■ What the exercise asks: Please print the entries below exactly, from the line with "(iii) if there" through the line with "(b) provide the", including both of those lines and leaving out all others.

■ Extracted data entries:
== Segment start ==

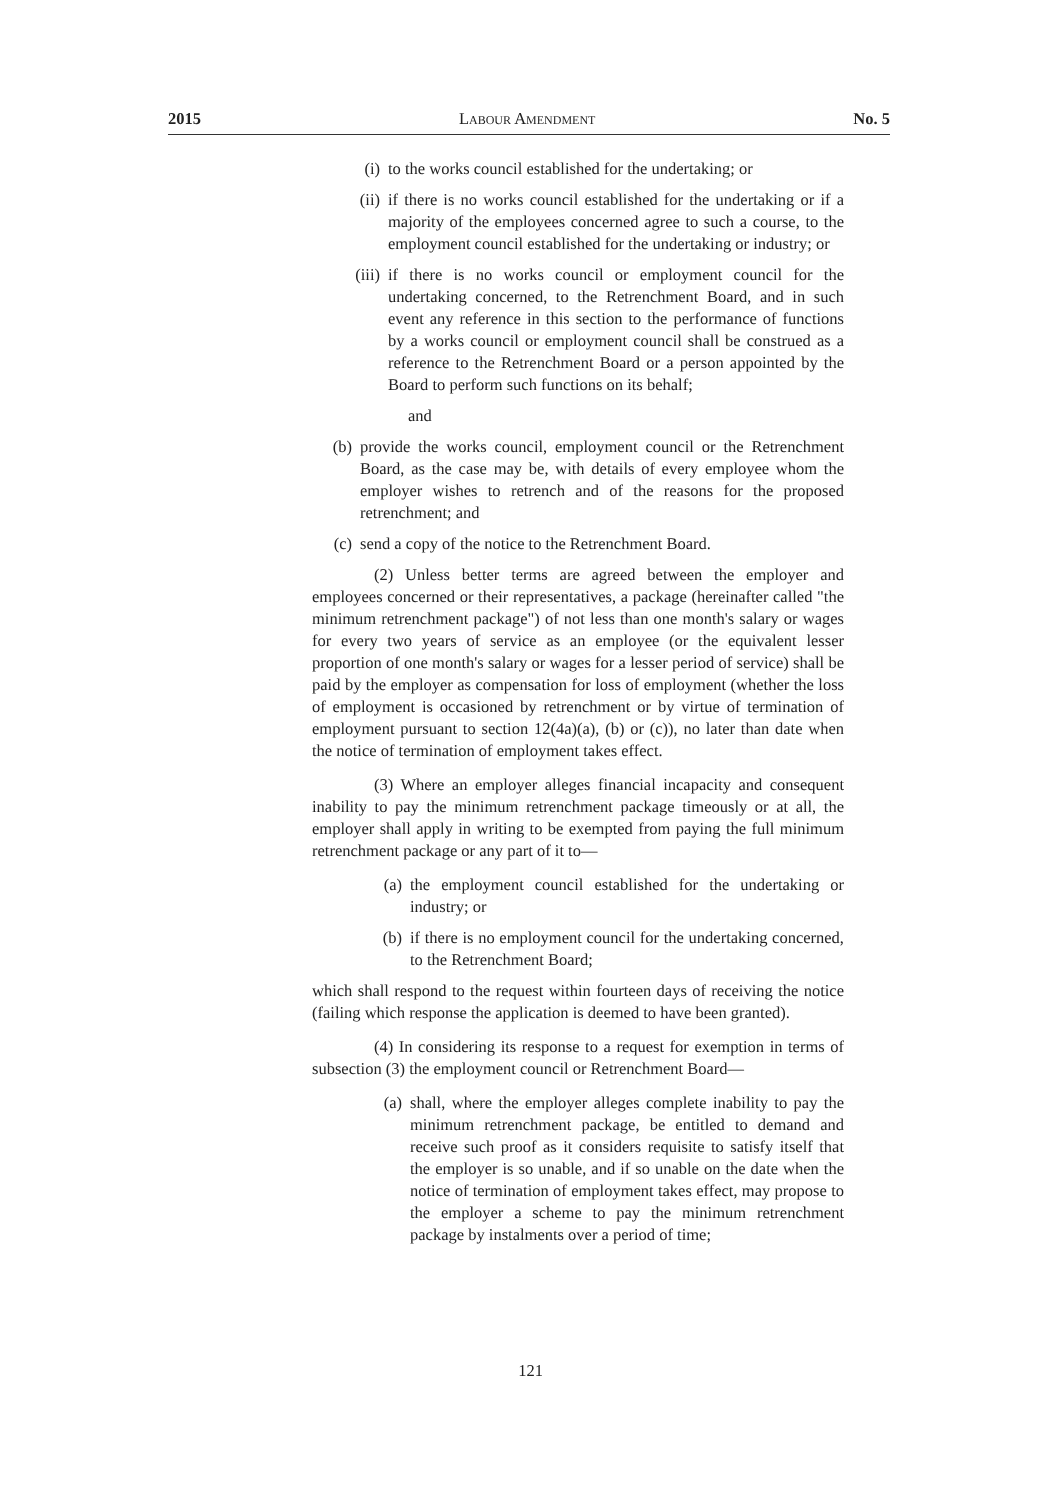2015 Labour Amendment No. 5
(i) to the works council established for the undertaking; or
(ii) if there is no works council established for the undertaking or if a majority of the employees concerned agree to such a course, to the employment council established for the undertaking or industry; or
(iii) if there is no works council or employment council for the undertaking concerned, to the Retrenchment Board, and in such event any reference in this section to the performance of functions by a works council or employment council shall be construed as a reference to the Retrenchment Board or a person appointed by the Board to perform such functions on its behalf;
and
(b) provide the works council, employment council or the Retrenchment Board, as the case may be, with details of every employee whom the employer wishes to retrench and of the reasons for the proposed retrenchment; and
(c) send a copy of the notice to the Retrenchment Board.
(2) Unless better terms are agreed between the employer and employees concerned or their representatives, a package (hereinafter called "the minimum retrenchment package") of not less than one month's salary or wages for every two years of service as an employee (or the equivalent lesser proportion of one month's salary or wages for a lesser period of service) shall be paid by the employer as compensation for loss of employment (whether the loss of employment is occasioned by retrenchment or by virtue of termination of employment pursuant to section 12(4a)(a), (b) or (c)), no later than date when the notice of termination of employment takes effect.
(3) Where an employer alleges financial incapacity and consequent inability to pay the minimum retrenchment package timeously or at all, the employer shall apply in writing to be exempted from paying the full minimum retrenchment package or any part of it to—
(a) the employment council established for the undertaking or industry; or
(b) if there is no employment council for the undertaking concerned, to the Retrenchment Board;
which shall respond to the request within fourteen days of receiving the notice (failing which response the application is deemed to have been granted).
(4) In considering its response to a request for exemption in terms of subsection (3) the employment council or Retrenchment Board—
(a) shall, where the employer alleges complete inability to pay the minimum retrenchment package, be entitled to demand and receive such proof as it considers requisite to satisfy itself that the employer is so unable, and if so unable on the date when the notice of termination of employment takes effect, may propose to the employer a scheme to pay the minimum retrenchment package by instalments over a period of time;
121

== Segment end ==

■ Response to this exercise:
(iii) if there is no works council or employment council for the undertaking concerned, to the Retrenchment Board, and in such event any reference in this section to the performance of functions by a works council or employment council shall be construed as a reference to the Retrenchment Board or a person appointed by the Board to perform such functions on its behalf;
and
(b) provide the works council, employment council or the Retrenchment Board, as the case may be, with details of every employee whom the employer wishes to retrench and of the reasons for the proposed retrenchment; and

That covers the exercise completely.